Sepsis-induced acute lung injury (S-ALI) significantly contributes to unfavorable clinical outcomes. Emerging evidence suggests a novel role for ferroptosis in the pathophysiology of ALI, though the precise mechanisms remain unclear. Mild hypothermia (32-34 °C) has been shown to inhibit inflammatory responses, reduce oxidative stress, and regulate metabolic processes. P53 has been reported to downregulate the transcriptional activity of solute carrier family 7 member 11 (SLC7A11), thereby limiting cystine uptake. This reduction in cystine availability compromises the activity of Glutathione peroxidase 4 (GPX4), a cystine-dependent enzyme, ultimately increasing cellular susceptibility to ferroptosis. However, it remains unclear whether mild hypothermia exerts protective effects through the P53-SLC7A11/GPX4 signaling pathway. This study investigates the influence of mild hypothermia on ferroptosis mediated by the P53-SLC7A11/GPX4 pathway in S-ALI.

Mild hypothermia attenuates S-ALI and modulates ferroptosis through the P53-SLC7A11/GPX4 signaling pathway.
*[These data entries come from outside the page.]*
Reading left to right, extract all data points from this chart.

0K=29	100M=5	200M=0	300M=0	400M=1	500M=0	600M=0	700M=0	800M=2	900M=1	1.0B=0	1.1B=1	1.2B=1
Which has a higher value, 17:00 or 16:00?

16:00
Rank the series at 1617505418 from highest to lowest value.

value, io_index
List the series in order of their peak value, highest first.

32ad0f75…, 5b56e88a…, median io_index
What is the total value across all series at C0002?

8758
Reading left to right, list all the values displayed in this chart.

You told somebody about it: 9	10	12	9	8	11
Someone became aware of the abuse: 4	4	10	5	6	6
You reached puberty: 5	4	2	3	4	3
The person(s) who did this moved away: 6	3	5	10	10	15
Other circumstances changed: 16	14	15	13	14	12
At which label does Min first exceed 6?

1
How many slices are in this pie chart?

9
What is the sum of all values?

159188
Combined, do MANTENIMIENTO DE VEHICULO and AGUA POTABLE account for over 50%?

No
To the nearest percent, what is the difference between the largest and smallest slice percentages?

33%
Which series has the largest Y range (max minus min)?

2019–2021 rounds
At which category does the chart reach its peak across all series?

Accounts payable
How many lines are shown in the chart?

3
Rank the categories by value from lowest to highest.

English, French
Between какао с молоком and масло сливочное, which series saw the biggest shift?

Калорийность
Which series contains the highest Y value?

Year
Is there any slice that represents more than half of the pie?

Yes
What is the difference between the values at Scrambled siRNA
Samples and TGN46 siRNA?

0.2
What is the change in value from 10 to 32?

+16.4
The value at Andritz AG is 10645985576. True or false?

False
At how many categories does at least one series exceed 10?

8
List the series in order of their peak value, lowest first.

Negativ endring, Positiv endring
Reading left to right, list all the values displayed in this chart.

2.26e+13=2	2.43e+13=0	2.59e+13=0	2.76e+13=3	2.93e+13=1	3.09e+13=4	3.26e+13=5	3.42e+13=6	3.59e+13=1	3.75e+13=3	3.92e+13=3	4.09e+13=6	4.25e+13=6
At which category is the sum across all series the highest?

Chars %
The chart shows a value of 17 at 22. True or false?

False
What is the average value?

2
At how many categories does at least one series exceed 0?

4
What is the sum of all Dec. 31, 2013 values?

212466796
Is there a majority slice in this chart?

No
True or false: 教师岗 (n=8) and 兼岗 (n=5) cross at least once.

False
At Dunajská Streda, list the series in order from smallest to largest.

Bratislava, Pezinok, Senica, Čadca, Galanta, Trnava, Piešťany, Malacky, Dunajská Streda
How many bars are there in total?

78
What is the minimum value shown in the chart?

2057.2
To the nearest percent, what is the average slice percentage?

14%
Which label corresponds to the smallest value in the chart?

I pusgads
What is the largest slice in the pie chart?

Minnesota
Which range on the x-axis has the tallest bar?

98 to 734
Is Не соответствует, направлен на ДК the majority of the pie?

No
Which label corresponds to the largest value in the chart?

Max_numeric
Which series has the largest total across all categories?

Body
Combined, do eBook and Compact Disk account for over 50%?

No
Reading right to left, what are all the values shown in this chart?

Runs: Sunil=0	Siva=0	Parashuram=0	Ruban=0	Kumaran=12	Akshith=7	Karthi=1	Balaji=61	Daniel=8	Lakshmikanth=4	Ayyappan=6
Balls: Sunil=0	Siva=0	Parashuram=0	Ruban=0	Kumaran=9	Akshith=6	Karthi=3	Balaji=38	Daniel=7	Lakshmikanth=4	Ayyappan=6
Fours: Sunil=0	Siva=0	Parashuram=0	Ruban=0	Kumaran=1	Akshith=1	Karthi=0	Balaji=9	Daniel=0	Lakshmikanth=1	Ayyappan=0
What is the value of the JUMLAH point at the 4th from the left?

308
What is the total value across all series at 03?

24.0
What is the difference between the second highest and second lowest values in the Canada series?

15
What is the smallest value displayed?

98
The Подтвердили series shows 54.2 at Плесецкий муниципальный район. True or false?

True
This study utilized both in vivo and in vitro models. In the vivo model, 64 Sprague-Dawley rats were employed, with 40 analyzed for survival outcomes. Sepsis was induced using the cecum ligation and puncture (CLP) method, after which rats were subjected to either normothermic (36-38 °C) or mild hypothermic (32-34 °C) conditions for a duration of 10 h. Twelve hours post-surgery, blood samples, bronchoalveolar lavage fluid, and lung tissue samples were harvested for histological analysis, measurement of inflammatory markers, wet/dry ratios, blood gas analysis, assessment of oxidative stress and ferroptosis, Western blotting, and RT-qPCR analysis. In the in vitro model, RLE-6TN cells were exposed to lipopolysaccharide (LPS) for 24 h under normothermic and mild hypothermic conditions. These cells were then evaluated for cell viability, inflammatory markers, oxidative stress levels, ferroptosis markers, as well as Western blot and RT-qPCR analyses.

CLP-induced sepsis led to elevated levels of inflammatory markers, increased lung injury scores, and heightened oxidative stress markers. These detrimental effects were significantly ameliorated by mild hypothermia. Furthermore, mild hypothermia reversed the modified expression of P53, SLC7A11, and GPX4 signaling molecules. Notably, mild hypothermia also improved the 5-day survival rate of CLP rats.